Gordon Brown said on Tuesday that the government is "committed to making the 2012 Olympics work" and would find the extra cash.
He was speaking after it emerged that VAT could not be waived on the £2.4bn building costs for the Games due to longstanding EU rules.
Organisers had not taken the extra cost into account when submitting their original bid to host the event, presuming that the Treasury would waive the bill due to the government's support for the Games.
"When we did the original application, there was one form of company organisation that might not have required VAT," Brown told BBC Radio 4's Today programme.
"Now that we have looked at the thing in detail, there may be another form of company organisation for the Olympic deal."
However he stressed that there was "not an issue about the overall bill" for taxpayers because it was either "money transferred from the Exchequer or to the Exchequer".
"It is our job as a government, having made a commitment to have the Olympics in London, to make sure that the buildings are done in time and to do it to the best of our ability," the chancellor said.

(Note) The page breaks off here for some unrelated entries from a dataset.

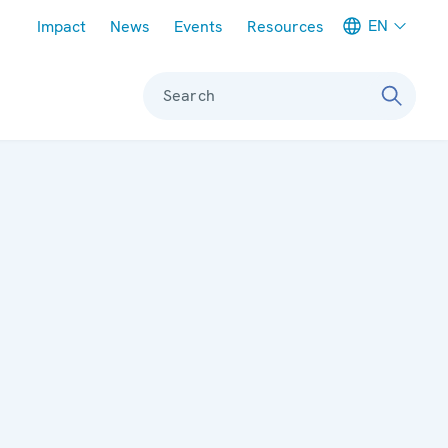
Meta navigation
EN
Impact
News
Events
Resources
Search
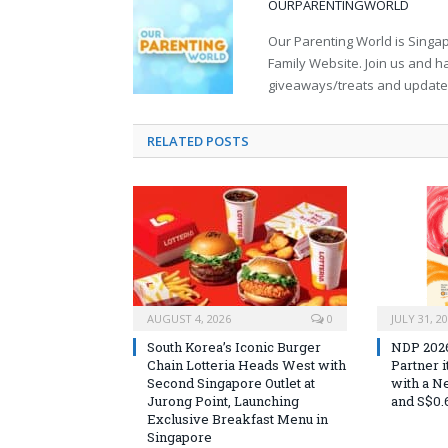
OURPARENTINGWORLD
Our Parenting World is Singa
Family Website. Join us and h
giveaways/treats and updates 
RELATED
POSTS
AUGUST 4, 2026
0
JULY 31, 2
South Korea’s Iconic Burger
NDP 2026 
Chain Lotteria Heads West with
Partner 
Second Singapore Outlet at
with a N
Jurong Point, Launching
and S$0.
Exclusive Breakfast Menu in
Singapore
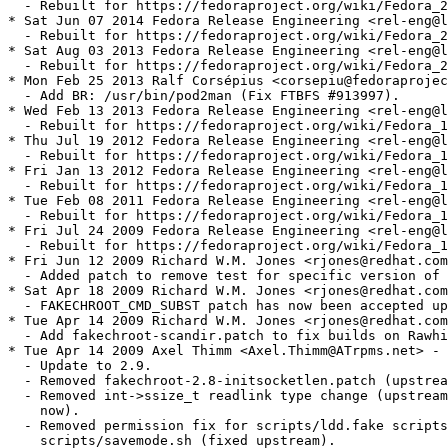
  - Rebuilt for https://fedoraproject.org/wiki/Fedora_2
* Sat Jun 07 2014 Fedora Release Engineering <rel-eng@l
  - Rebuilt for https://fedoraproject.org/wiki/Fedora_2
* Sat Aug 03 2013 Fedora Release Engineering <rel-eng@l
  - Rebuilt for https://fedoraproject.org/wiki/Fedora_2
* Mon Feb 25 2013 Ralf Corsépius <corsepiu@fedoraprojec
  - Add BR: /usr/bin/pod2man (Fix FTBFS #913997).

* Wed Feb 13 2013 Fedora Release Engineering <rel-eng@l
  - Rebuilt for https://fedoraproject.org/wiki/Fedora_1
* Thu Jul 19 2012 Fedora Release Engineering <rel-eng@l
  - Rebuilt for https://fedoraproject.org/wiki/Fedora_1
* Fri Jan 13 2012 Fedora Release Engineering <rel-eng@l
  - Rebuilt for https://fedoraproject.org/wiki/Fedora_1
* Tue Feb 08 2011 Fedora Release Engineering <rel-eng@l
  - Rebuilt for https://fedoraproject.org/wiki/Fedora_1
* Fri Jul 24 2009 Fedora Release Engineering <rel-eng@l
  - Rebuilt for https://fedoraproject.org/wiki/Fedora_1
* Fri Jun 12 2009 Richard W.M. Jones <rjones@redhat.com
  - Added patch to remove test for specific version of 
* Sat Apr 18 2009 Richard W.M. Jones <rjones@redhat.com
  - FAKECHROOT_CMD_SUBST patch has now been accepted up
* Tue Apr 14 2009 Richard W.M. Jones <rjones@redhat.com
  - Add fakechroot-scandir.patch to fix builds on Rawhi
* Tue Apr 14 2009 Axel Thimm <Axel.Thimm@ATrpms.net> - 
  - Update to 2.9.

  - Removed fakechroot-2.8-initsocketlen.patch (upstrea
  - Removed int->ssize_t readlink type change (upstream
    now).

  - Removed permission fix for scripts/ldd.fake scripts
    scripts/savemode.sh (fixed upstream).
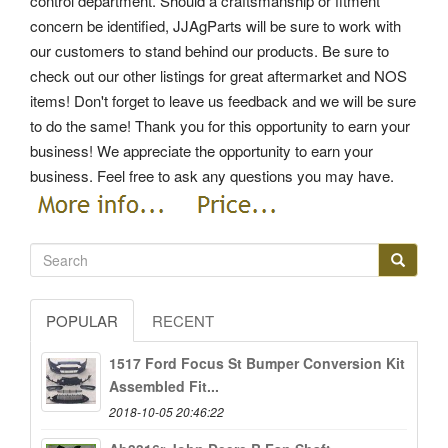
control department. Should a craftsmanship or fitment
concern be identified, JJAgParts will be sure to work with
our customers to stand behind our products.
Be sure to
check out our other listings for great aftermarket and NOS
items! Don't forget to leave us feedback and we will be sure
to do the same! Thank you for this opportunity to earn your
business! We appreciate the opportunity to earn your
business.
Feel free to ask any questions you may have.
POPULAR
RECENT
1517 Ford Focus St Bumper Conversion Kit
Assembled Fit...
2018-10-05 20:46:22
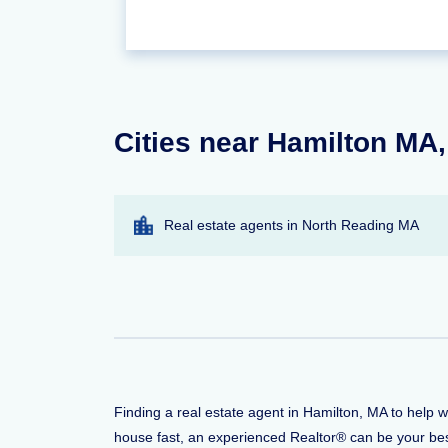
Cities near Hamilton MA,
Real estate agents in North Reading MA
Finding a real estate agent in Hamilton, MA to help 
house fast, an experienced Realtor® can be your bes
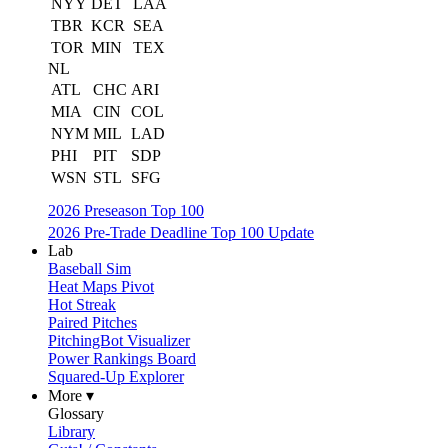
NYY
DET
LAA
TBR
KCR
SEA
TOR
MIN
TEX
NL
ATL
CHC
ARI
MIA
CIN
COL
NYM
MIL
LAD
PHI
PIT
SDP
WSN
STL
SFG
2026 Preseason Top 100
2026 Pre-Trade Deadline Top 100 Update
Lab
Baseball Sim
Heat Maps Pivot
Hot Streak
Paired Pitches
PitchingBot Visualizer
Power Rankings Board
Squared-Up Explorer
More ▾
Glossary
Library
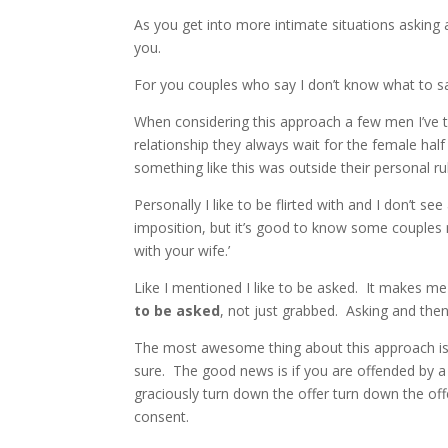
As you get into more intimate situations asking 
you.
For you couples who say I don’t know what to say 
When considering this approach a few men I’ve tal
relationship they always wait for the female hal
something like this was outside their personal ru
Personally I like to be flirted with and I don’t 
imposition, but it’s good to know some couples 
with your wife.’
Like I mentioned I like to be asked. It makes me
to be asked
, not just grabbed. Asking and then
The most awesome thing about this approach is i
sure. The good news is if you are offended by a
graciously turn down the offer turn down the of
consent.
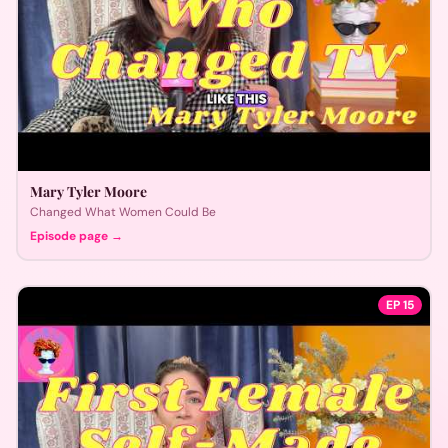
Mary Tyler Moore
Changed What Women Could Be
Episode page →
EP
15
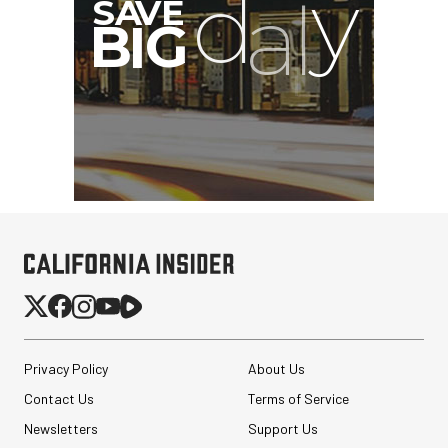
Privacy Policy
About Us
Contact Us
Terms of Service
Newsletters
Support Us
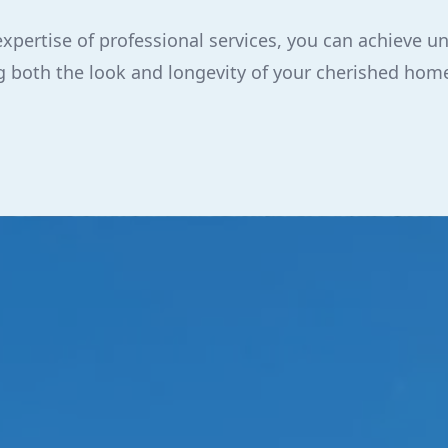
expertise of professional services, you can achieve
ing both the look and longevity of your cherished hom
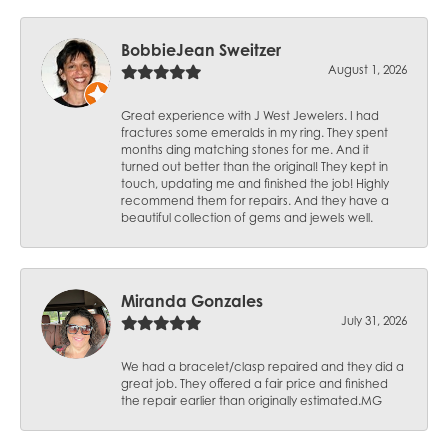
BobbieJean Sweitzer
August 1, 2026
Great experience with J West Jewelers. I had
fractures some emeralds in my ring. They spent
months ding matching stones for me. And it
turned out better than the original! They kept in
touch, updating me and finished the job! Highly
recommend them for repairs. And they have a
beautiful collection of gems and jewels well.
Miranda Gonzales
July 31, 2026
We had a bracelet/clasp repaired and they did a
great job. They offered a fair price and finished
the repair earlier than originally estimated.MG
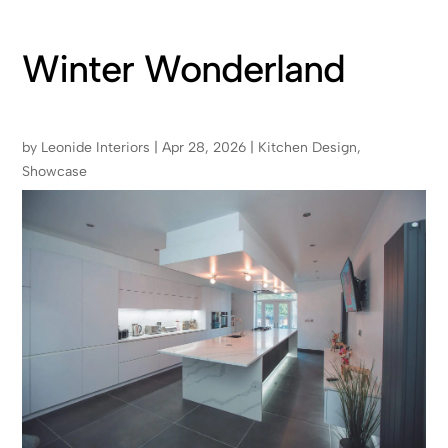
Winter Wonderland
by
Leonide Interiors
|
Apr 28, 2026
|
Kitchen Design
,
Showcase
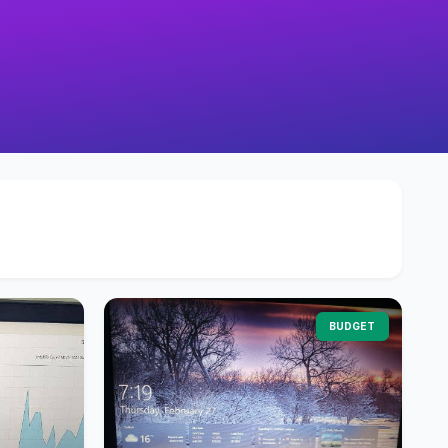
BUDGET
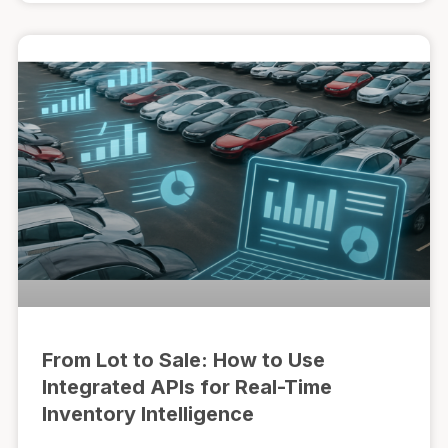
From Lot to Sale: How to Use
Integrated APIs for Real-Time
Inventory Intelligence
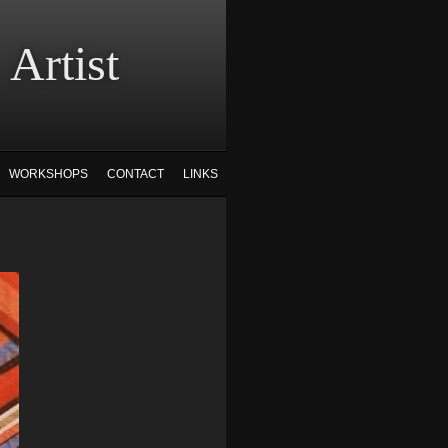
tist
WORKSHOPS
CONTACT
LINKS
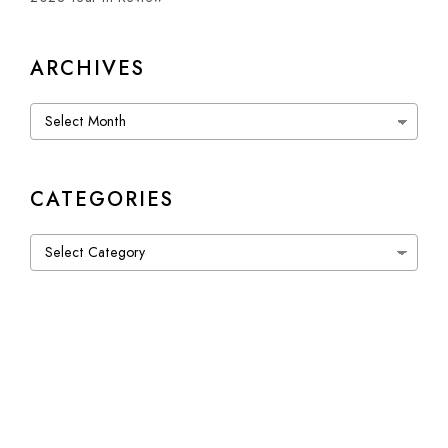
ARCHIVES
Archives
CATEGORIES
Categories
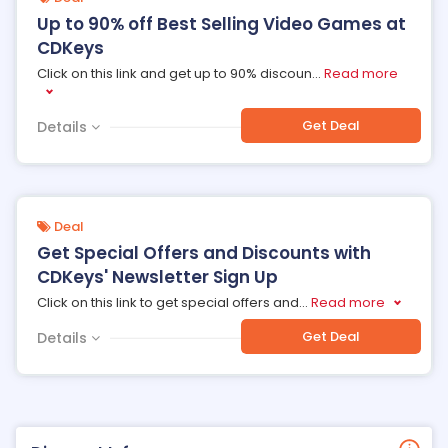
Up to 90% off Best Selling Video Games at
CDKeys
Click on this link and get up to 90% discoun
...
Read more
Get Deal
Details
Deal
Get Special Offers and Discounts with
CDKeys' Newsletter Sign Up
Click on this link to get special offers and
...
Read more
Get Deal
Details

The Olympics would "also have a legacy that will regenerate that part of London and be of benefit to the whole United Kingdom", he argued.
On Monday the prime minister indicated that London council taxpayers would not be asked to fund the shortfall.
But the Conservatives accused the government of "frightening incompetence" on the issue and warned that more lottery money may be used to make up the difference.
In the Commons, shadow sports spokesman Hugh Robertson clashed with culture secretary Tessa Jowell on the subject, accusing her of breaking a "personal assurance that VAT would not be levied".